EXERCISE DETAILS:
Each entry below is to be given again word for word, with no pictures.
==========
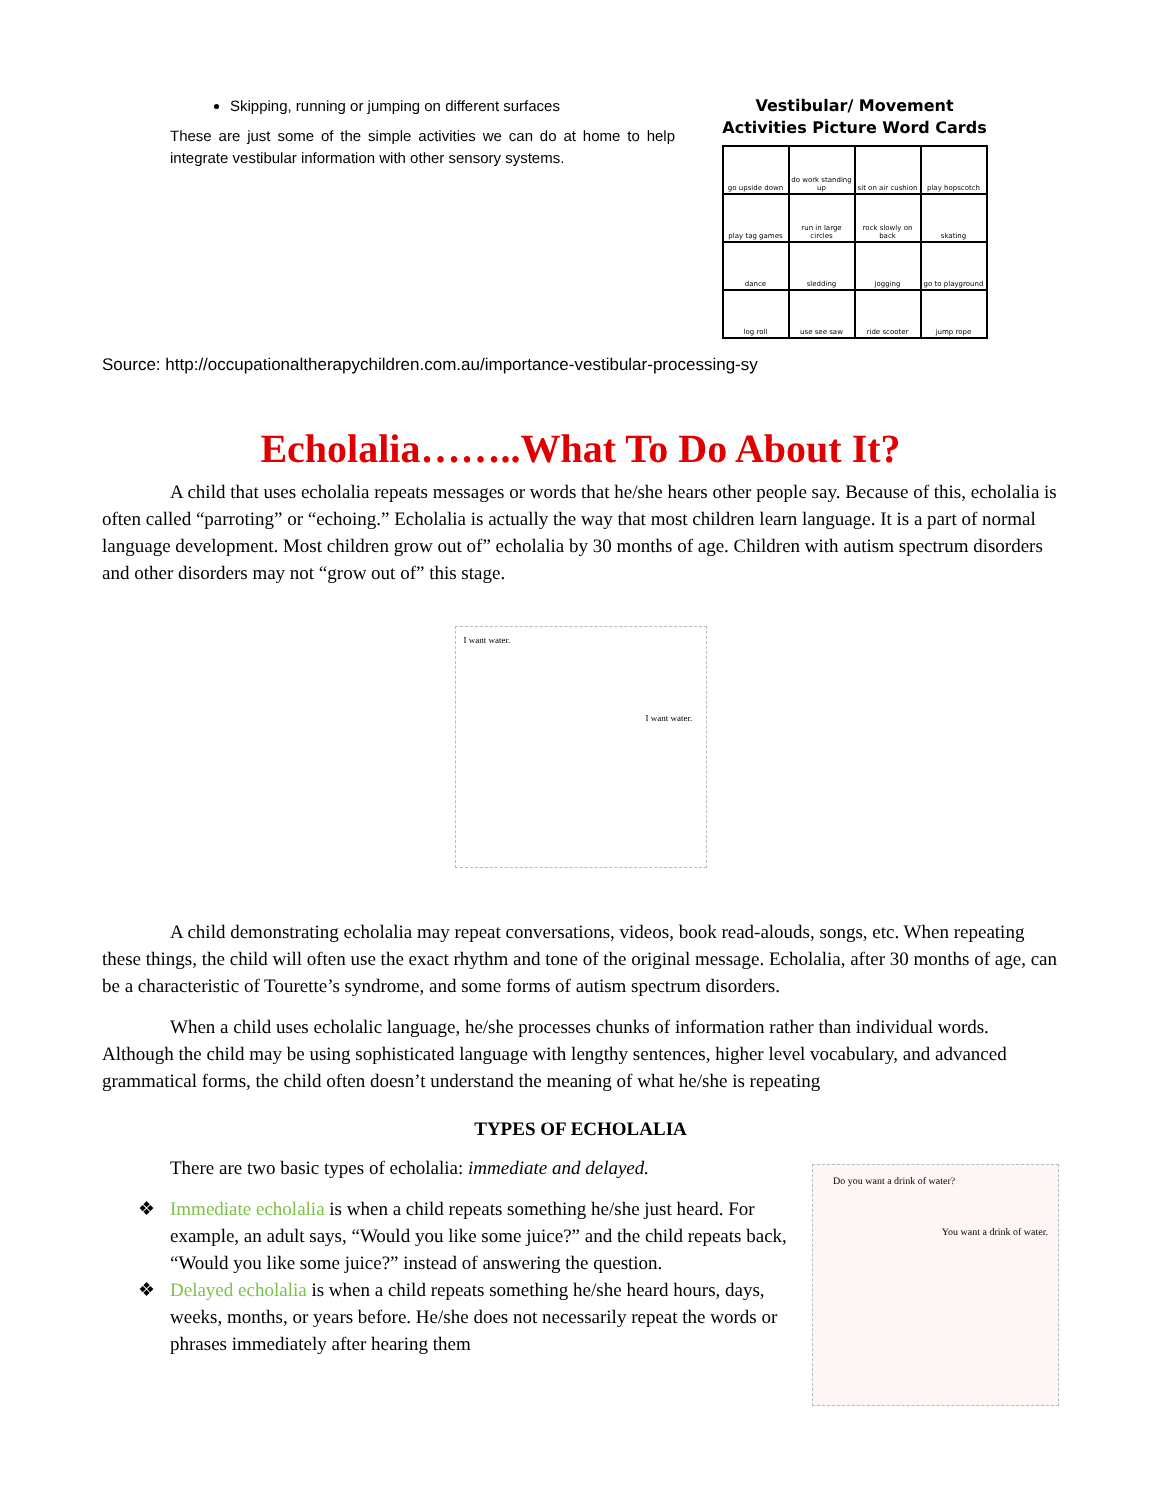Skipping, running or jumping on different surfaces
These are just some of the simple activities we can do at home to help integrate vestibular information with other sensory systems.
Vestibular/ Movement
Activities Picture Word Cards
| go upside down | do work standing up | sit on air cushion | play hopscotch |
| play tag games | run in large circles | rock slowly on back | skating |
| dance | sledding | jogging | go to playground |
| log roll | use see saw | ride scooter | jump rope |
Source: http://occupationaltherapychildren.com.au/importance-vestibular-processing-sy
Echolalia……..What To Do About It?
A child that uses echolalia repeats messages or words that he/she hears other people say. Because of this, echolalia is often called “parroting” or “echoing.” Echolalia is actually the way that most children learn language. It is a part of normal language development. Most children grow out of” echolalia by 30 months of age. Children with autism spectrum disorders and other disorders may not “grow out of” this stage.
I want water.
I want water.
A child demonstrating echolalia may repeat conversations, videos, book read-alouds, songs, etc. When repeating these things, the child will often use the exact rhythm and tone of the original message. Echolalia, after 30 months of age, can be a characteristic of Tourette’s syndrome, and some forms of autism spectrum disorders.
When a child uses echolalic language, he/she processes chunks of information rather than individual words. Although the child may be using sophisticated language with lengthy sentences, higher level vocabulary, and advanced grammatical forms, the child often doesn’t understand the meaning of what he/she is repeating
TYPES OF ECHOLALIA
There are two basic types of echolalia: immediate and delayed.
❖ Immediate echolalia is when a child repeats something he/she just heard. For example, an adult says, “Would you like some juice?” and the child repeats back, “Would you like some juice?” instead of answering the question.
❖ Delayed echolalia is when a child repeats something he/she heard hours, days, weeks, months, or years before. He/she does not necessarily repeat the words or phrases immediately after hearing them
Do you want a drink of water?
You want a drink of water.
==========
TASK OUTPUT:
Skipping, running or jumping on different surfaces
These are just some of the simple activities we can do at home to help integrate vestibular information with other sensory systems.
Vestibular/ Movement
Activities Picture Word Cards
| go upside down | do work standing up | sit on air cushion | play hopscotch |
| play tag games | run in large circles | rock slowly on back | skating |
| dance | sledding | jogging | go to playground |
| log roll | use see saw | ride scooter | jump rope |
Source: http://occupationaltherapychildren.com.au/importance-vestibular-processing-sy
Echolalia……..What To Do About It?
A child that uses echolalia repeats messages or words that he/she hears other people say. Because of this, echolalia is often called “parroting” or “echoing.” Echolalia is actually the way that most children learn language. It is a part of normal language development. Most children grow out of” echolalia by 30 months of age. Children with autism spectrum disorders and other disorders may not “grow out of” this stage.
I want water.
I want water.
A child demonstrating echolalia may repeat conversations, videos, book read-alouds, songs, etc. When repeating these things, the child will often use the exact rhythm and tone of the original message. Echolalia, after 30 months of age, can be a characteristic of Tourette’s syndrome, and some forms of autism spectrum disorders.
When a child uses echolalic language, he/she processes chunks of information rather than individual words. Although the child may be using sophisticated language with lengthy sentences, higher level vocabulary, and advanced grammatical forms, the child often doesn’t understand the meaning of what he/she is repeating
TYPES OF ECHOLALIA
There are two basic types of echolalia: immediate and delayed.
❖ Immediate echolalia is when a child repeats something he/she just heard. For example, an adult says, “Would you like some juice?” and the child repeats back, “Would you like some juice?” instead of answering the question.
❖ Delayed echolalia is when a child repeats something he/she heard hours, days, weeks, months, or years before. He/she does not necessarily repeat the words or phrases immediately after hearing them
Do you want a drink of water?
You want a drink of water.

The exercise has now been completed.